I remember Randy Stonehill had a song called, “Turning 30” a few years ago. Of course, when I was a young punk, 30 seemed miles away. He talked about all the cool things he had going for him and how he had found peace. He talked about treasuring the years. He talked about the lessons he learned and how he was “not too old to rock and roll.” I always hoped I would write some song like that some day.

I don’t have a song at this point. Besides, a song called “Turning 37” doesn’t have the same flare. But, here is my big lesson I have learned this year. Ready?

Happiness fades and is ever-illusive. Happiness is like a drug—it is hard to recapture the pleasure we had in a “moment” once upon a time and it usually takes something bigger and better to fill the same emptiness or give the same level of satisfaction. Happiness is a short-term thing. Happiness is dependent on what is happening around me. God does not set happiness as the mark for me. Happiness “happens” to me. Happiness is often congruent with entertainment. Situation good=happy. Situation bad=not happy. God doesn’t command me to be happy. Happiness is not the same as joy. Happiness does not make a lasting impact on me. God doesn’t exist to make me happy. I can make myself happy pretty easily. It’s easy to sing for happiness—it’s harder to sing for joy.

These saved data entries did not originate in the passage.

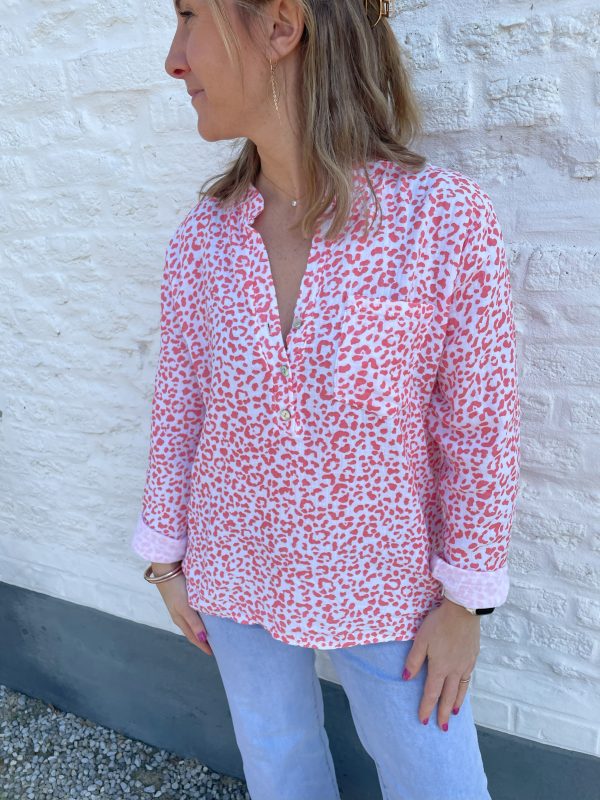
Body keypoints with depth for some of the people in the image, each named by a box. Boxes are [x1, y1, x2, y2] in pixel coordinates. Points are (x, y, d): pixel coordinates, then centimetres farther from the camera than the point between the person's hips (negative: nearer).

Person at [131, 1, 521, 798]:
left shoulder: (447, 217, -20)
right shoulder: (203, 235, -9)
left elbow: (481, 424, -13)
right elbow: (180, 405, 0)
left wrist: (466, 601, -6)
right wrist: (166, 560, 6)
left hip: (387, 591, -3)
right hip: (238, 580, 4)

Joy is a choice. I can keep my joy even when someone tries to steal it. Joy is harder work than happiness. Joy is not situation-dependent. Joy comes by seeking God. Joy requires that I be satisfied and content with God’s sovereignty. Joy doesn’t need a physical stimulus. God wants me to have joy. God tells me to have joy. Joy changes me. Did I say its hard work?

I also know this, God doesn’t remind me, instruct me, or command me to do things that I do naturally—which should tell me something about joy. Being obedient to God will not always make me happy, but I am convinced I can always find joy in it. I don’t need more things to make me happy—I need a vision of eternity.

I like to be happy. I think I’d rather have joy. I say “I think” I’d rather have it because I am not quite convinced. Happiness feels good and I like to feel good. I like endorphins. But, God knows best. I’ll go with the joy.